> [QUOTED TEXT]:
--- Begin ---

Part 7
So Themistocles felt when after Salamis he said: _It is not we who have wrought this deed, but the gods and heroes, who hated that one man should become lord both of Europe and of Asia; unholy and sinful, who held things sacred and things profane in like account, burning temples and casting down the images of the gods; who also scourged the sea and cast fetters upon it._ And it is this feeling which gives so singular a beauty and charm to the story of Dikaios. “Dikaios the son of Theokydes, an Athenian then in exile and held in reputation among the Persians, said that at this time, when Attica was being wasted by the footmen of Xerxes and was empty of its inhabitants, it befell that he was with Demaratos in the Thriasian Plain, when they espied a pillar of dust, such as thirty thousand men might raise, moving from Eleusis. And as they marvelled what men might be the cause of the dust, presently they heard the sound of voices, and it seemed to him that it was the ritual-chant to Iacchus. Demaratos was ignorant of the rites that are performed at Eleusis, and questioned him what sound was that. But he said, _Demaratos, of a certainty some great harm will befall the host of the King. For this is manifest—there being no man left in Attica—that these are immortal Voices proceeding from Eleusis to take vengeance for the Athenians and their allies. And if this wrathful thing descend on Peloponnese, the King himself and his land army will be in jeopardy; but if it turn towards the ships at Salamis, the King will be in danger of losing his fleet. This is that festival which the Athenians hold yearly in honour of the Mother and the Maid, and every Athenian, or other Greek that desires it, receives initiation; and the sound thou hearest is the chanting of the initiates._ Demaratos answered, _Hold thy peace, and tell no man else this tale. For if these thy words be reported to the King, thou wilt lose thine head, and I shall not be able to save thee, I nor any other man. But keep quiet and God will deal with this host._ Thus did he counsel him. And the dust and the cry became a cloud, and the cloud arose and moved towards Salamis to the encampment of the Greeks. So they knew that the navy of Xerxes was doomed.”
Athena, the Mother-Maid Demeter-Persephone with the mystic child Iacchus, Boreas “the son-in-law of Erechtheus,” whose breath dispersed the enemy ships under Pelion and Kaphareus—of such sort are “the gods who fight for us” and claim the love and service of Athens in return. It is well to remember attentively this religious element in ancient patriotism, so large an element that one may say with scarcely any exaggeration at all that for the ancients patriotism was a religion. Therefore is Eleutheria, the patriot’s ideal, a religion too. Such instincts and beliefs are interwoven in one sacred indissoluble bond uniting the Gods and men, the very hills and rivers of Greece against the foreign master. Call this if you will a mystical and confused emotion; but do not deny its beauty or underestimate its tremendous force.
But here (lest in discussing a sentiment which may be thought confused we ourselves fall into confusion) let us emphasize a distinction, which has indeed been already indicated. Greek patriotism was as wide as Greece; but on the other hand its intensity was in inverse ratio to its extension. Greek patriotism was primarily a local thing, and it needed the pressure of a manifest national danger to lift it to a wider outlook. That was true in the main and of the average man, although every generation produced certain superior spirits, statesmen or philosophers, whose thought was not particularist. It was this home-savour which gave to ancient patriotism its special salt and pungency. When the Athenians in the speech I quoted say that their first duty is to avenge their gods, they are thinking more of Athens than of Greece. They are thinking of all we mean by “home,” save that home for them was bounded by the ring-wall of the city, not by the four walls of a house.

--- End ---

> [INFORMATION GIVEN]:
--- Begin ---

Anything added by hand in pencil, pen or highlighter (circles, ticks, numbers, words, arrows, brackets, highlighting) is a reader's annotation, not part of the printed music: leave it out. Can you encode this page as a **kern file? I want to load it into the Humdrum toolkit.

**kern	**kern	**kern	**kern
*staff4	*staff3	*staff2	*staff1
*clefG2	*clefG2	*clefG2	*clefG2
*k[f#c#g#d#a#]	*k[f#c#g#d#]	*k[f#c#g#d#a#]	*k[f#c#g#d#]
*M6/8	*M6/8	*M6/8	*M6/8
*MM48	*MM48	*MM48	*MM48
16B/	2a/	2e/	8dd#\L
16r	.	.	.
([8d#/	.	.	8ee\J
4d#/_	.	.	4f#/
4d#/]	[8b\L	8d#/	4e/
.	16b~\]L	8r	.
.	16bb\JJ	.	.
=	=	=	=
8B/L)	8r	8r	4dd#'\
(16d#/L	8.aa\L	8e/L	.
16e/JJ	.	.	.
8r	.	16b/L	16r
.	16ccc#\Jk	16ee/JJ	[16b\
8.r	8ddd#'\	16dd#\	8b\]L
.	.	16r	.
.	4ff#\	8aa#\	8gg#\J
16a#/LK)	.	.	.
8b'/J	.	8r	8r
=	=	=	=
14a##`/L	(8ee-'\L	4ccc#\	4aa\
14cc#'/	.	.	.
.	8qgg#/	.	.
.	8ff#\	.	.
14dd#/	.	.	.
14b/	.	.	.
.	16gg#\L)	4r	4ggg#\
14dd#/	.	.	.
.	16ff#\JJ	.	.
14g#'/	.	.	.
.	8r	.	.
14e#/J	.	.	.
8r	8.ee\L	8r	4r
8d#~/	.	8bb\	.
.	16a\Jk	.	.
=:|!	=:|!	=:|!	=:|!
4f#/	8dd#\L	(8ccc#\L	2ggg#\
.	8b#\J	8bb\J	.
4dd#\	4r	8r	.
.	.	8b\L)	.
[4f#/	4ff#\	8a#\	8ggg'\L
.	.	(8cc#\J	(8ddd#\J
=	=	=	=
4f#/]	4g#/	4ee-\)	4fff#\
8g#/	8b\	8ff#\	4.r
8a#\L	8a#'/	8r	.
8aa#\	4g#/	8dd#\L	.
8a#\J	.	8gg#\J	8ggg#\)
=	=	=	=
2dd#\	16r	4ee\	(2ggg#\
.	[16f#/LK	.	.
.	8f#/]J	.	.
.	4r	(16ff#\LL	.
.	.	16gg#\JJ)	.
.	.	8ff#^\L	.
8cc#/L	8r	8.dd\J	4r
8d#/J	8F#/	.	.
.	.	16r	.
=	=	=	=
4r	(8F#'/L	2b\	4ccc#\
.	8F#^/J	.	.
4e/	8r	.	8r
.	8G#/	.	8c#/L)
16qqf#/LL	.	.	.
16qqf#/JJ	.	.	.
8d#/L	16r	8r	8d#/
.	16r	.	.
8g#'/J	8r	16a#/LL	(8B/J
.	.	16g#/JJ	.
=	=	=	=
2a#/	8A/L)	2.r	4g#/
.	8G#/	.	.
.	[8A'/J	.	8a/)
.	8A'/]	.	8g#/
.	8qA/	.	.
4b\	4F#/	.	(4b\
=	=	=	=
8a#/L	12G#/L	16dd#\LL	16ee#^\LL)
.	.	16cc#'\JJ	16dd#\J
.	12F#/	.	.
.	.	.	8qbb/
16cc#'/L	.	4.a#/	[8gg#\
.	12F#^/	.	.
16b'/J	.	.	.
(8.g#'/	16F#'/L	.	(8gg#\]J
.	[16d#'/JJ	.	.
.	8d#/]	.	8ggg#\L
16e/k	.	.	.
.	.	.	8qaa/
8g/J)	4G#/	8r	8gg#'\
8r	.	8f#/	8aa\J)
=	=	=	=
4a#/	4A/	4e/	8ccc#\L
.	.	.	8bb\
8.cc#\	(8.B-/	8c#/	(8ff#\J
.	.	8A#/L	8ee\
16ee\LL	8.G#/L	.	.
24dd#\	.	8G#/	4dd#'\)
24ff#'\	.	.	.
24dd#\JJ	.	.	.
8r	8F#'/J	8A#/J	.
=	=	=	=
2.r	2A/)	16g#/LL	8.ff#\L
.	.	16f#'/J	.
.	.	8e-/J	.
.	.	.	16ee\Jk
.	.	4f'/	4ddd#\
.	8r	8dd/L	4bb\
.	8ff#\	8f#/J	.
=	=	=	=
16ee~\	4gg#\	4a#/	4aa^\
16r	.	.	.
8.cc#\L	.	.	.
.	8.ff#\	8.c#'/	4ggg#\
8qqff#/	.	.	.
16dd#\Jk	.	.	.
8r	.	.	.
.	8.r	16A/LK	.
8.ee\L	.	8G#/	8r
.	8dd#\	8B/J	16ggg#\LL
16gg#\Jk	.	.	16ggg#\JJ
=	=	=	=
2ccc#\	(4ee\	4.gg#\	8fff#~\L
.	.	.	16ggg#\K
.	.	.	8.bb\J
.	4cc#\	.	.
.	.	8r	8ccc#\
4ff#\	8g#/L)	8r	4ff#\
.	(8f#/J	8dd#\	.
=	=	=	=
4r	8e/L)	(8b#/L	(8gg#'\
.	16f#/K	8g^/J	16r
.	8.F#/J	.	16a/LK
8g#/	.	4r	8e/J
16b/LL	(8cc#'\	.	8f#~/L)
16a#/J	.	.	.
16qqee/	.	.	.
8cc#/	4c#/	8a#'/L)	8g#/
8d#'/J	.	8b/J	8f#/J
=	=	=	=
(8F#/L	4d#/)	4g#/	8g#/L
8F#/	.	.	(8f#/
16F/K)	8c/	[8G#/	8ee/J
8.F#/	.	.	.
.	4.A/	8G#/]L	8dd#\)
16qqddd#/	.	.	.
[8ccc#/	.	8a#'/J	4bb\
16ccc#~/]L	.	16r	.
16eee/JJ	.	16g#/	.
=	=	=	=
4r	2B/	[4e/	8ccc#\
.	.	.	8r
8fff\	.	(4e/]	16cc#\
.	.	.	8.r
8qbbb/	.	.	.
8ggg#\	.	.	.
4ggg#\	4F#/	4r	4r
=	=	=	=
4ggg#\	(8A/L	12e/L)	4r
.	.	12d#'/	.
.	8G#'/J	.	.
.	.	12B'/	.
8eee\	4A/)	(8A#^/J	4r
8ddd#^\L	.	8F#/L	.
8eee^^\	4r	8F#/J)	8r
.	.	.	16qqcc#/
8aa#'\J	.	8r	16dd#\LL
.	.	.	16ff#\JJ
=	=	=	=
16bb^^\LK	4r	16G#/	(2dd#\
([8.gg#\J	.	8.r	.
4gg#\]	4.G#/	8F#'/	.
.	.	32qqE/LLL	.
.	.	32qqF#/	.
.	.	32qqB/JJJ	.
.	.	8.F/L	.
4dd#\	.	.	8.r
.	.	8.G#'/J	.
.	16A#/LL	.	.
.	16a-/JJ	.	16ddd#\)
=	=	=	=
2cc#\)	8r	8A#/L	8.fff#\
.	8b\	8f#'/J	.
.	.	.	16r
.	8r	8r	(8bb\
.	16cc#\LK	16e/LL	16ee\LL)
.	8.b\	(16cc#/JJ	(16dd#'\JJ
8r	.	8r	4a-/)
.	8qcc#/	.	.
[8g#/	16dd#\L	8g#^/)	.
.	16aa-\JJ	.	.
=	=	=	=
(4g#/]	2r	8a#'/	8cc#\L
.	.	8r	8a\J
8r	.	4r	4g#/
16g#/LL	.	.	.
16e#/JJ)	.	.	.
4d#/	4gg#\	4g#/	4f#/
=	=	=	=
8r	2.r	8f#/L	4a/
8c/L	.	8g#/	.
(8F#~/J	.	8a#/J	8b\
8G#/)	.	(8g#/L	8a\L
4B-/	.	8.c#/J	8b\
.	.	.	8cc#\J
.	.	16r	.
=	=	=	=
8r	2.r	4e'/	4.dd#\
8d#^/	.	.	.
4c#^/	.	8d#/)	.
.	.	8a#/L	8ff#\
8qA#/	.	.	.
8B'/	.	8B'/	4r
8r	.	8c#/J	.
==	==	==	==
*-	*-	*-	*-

--- End ---

> [TASK OBJECTIVE]:
Continue the passage above on ancient Greek patriotism, starting right after its final sentence.

> [RESULT OF THIS TASK]:
The wider patriotism of the nation the Greeks openly or in their hearts ranked in the second place. Look again at the speech of the Athenians. First came Athens and her gods and heroes—their _fathers’_ gods; next _To Hellenikon_, that whereby they are not merely Athenians but Hellenes—community of race and speech, the common interest in the _national_ gods and their festivals, such as Zeus of Olympia with the Olympian Games, the Delphian Apollo with the Pythian Games. Of course this Hellenic or Panhellenic interest was always there, and in a sense the future lay with it; but never in the times when Greece was at its greatest did it supplant the old intense local loyalties. The movement of Greek civilization is from the narrower to the larger conception of patriotism, but the latter ideal is grounded in the former. Greek love of country was fed from local fires, and even Greek cosmopolitanism left one a _citizen_, albeit a citizen of the world. So it was with Eleutheria, which enlarged itself in the same sense and with an equal pace.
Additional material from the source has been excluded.